Respuesta :
Answer:
[tex]\cos(\frac{\pi}{4})\cos(\frac{\pi}{6})=\frac{1}{2}(\cos(\frac{\pi}{12})+\cos(\frac{5\pi}{12}))[/tex]
So the blank is cos.
Step-by-step explanation:
There is an identity for this:
[tex]\cos(a)\cos(b)=\frac{1}{2}(\cos(a+b)+\cos(a-b))[/tex]
Let's see if this is fit by your left hand and right hand side:
So [tex]a=\frac{\pi}{4}[/tex] while [tex]b=\frac{pi}{6}[/tex].
Let's plug these in to the identity above:
[tex]\cos(\frac{\pi}{4})\cos(\frac{\pi}{6})=\frac{1}{2}(\cos(\frac{\pi}{4}+\frac{\pi}{6})+\cos(\frac{\pi}{4}-\frac{\pi}{6}))[/tex]
Ok, we definitely have the left hand sides are the same.
Let's see if the right hand sides are the same.
Before we move on let's see if we can find the sum and difference of [tex]\frac{\pi}{4}[/tex] and [tex]\frac{\pi}{6}[/tex].
We will need a common denominator. How about 12? 12 works because 4 and 6 go into 12. That is 4(3)=12 and 6(2)=12.
[tex]\frac{\pi}{4}+\frac{\pi}{6}=\frac{3\pi}{12}+\frac{2\pi}{12}=\frac{5\pi}{12}[/tex].
[tex]\frac{\pi}{4}-\frac{\pi}{6}=\frac{3\pi}{12}-\frac{2\pi}{12}=\frac{\pi}{12}[/tex].
Let's go back to our identity now:
[tex]\cos(\frac{\pi}{4})\cos(\frac{\pi}{6})=\frac{1}{2}(\cos(\frac{\pi}{4}+\frac{\pi}{6})+\cos(\frac{\pi}{4}-\frac{\pi}{6}))[/tex]
[tex]\cos(\frac{\pi}{4})\cos(\frac{\pi}{6})=\frac{1}{2}(\cos(\frac{5\pi}{12})+\cos(\frac{\pi}{12}))[/tex]
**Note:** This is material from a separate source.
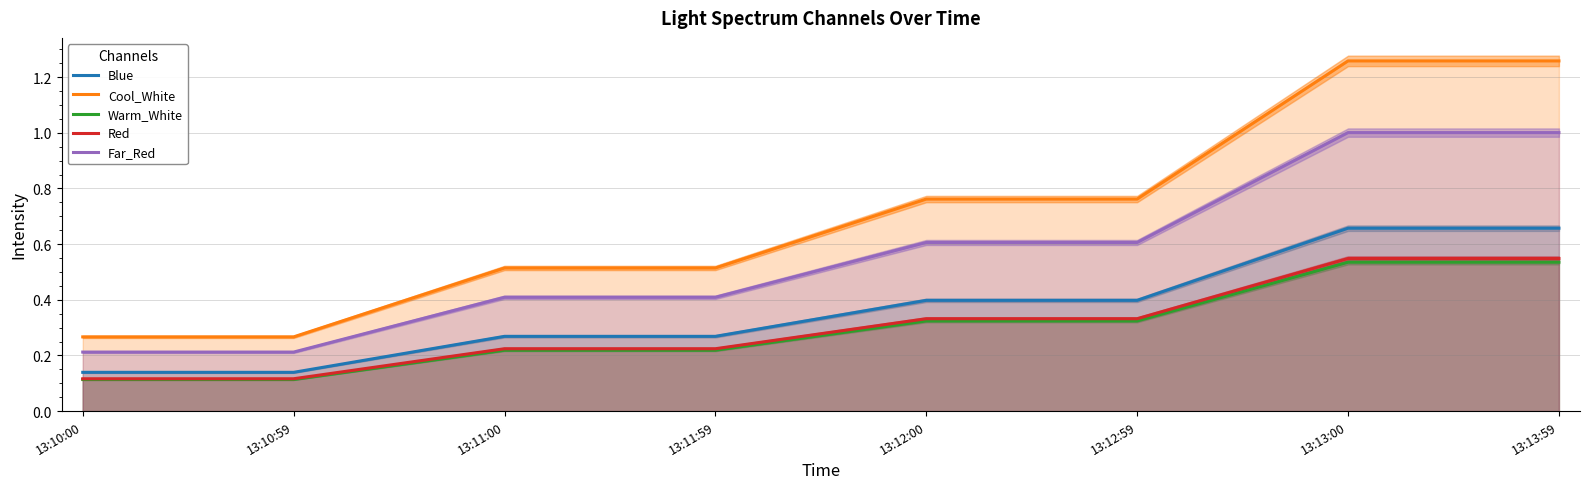

Where is Cool_White nearest to the value 0?

13:10:00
We can rearrange the right hand side inside the ( ) using commutative property of addition:
[tex]\cos(\frac{\pi}{4})\cos(\frac{\pi}{6})=\frac{1}{2}(\cos(\frac{\pi}{12})+\cos(\frac{5\pi}{12}))[/tex]
So comparing my left hand side to their left hand side we see that the blank should be cos.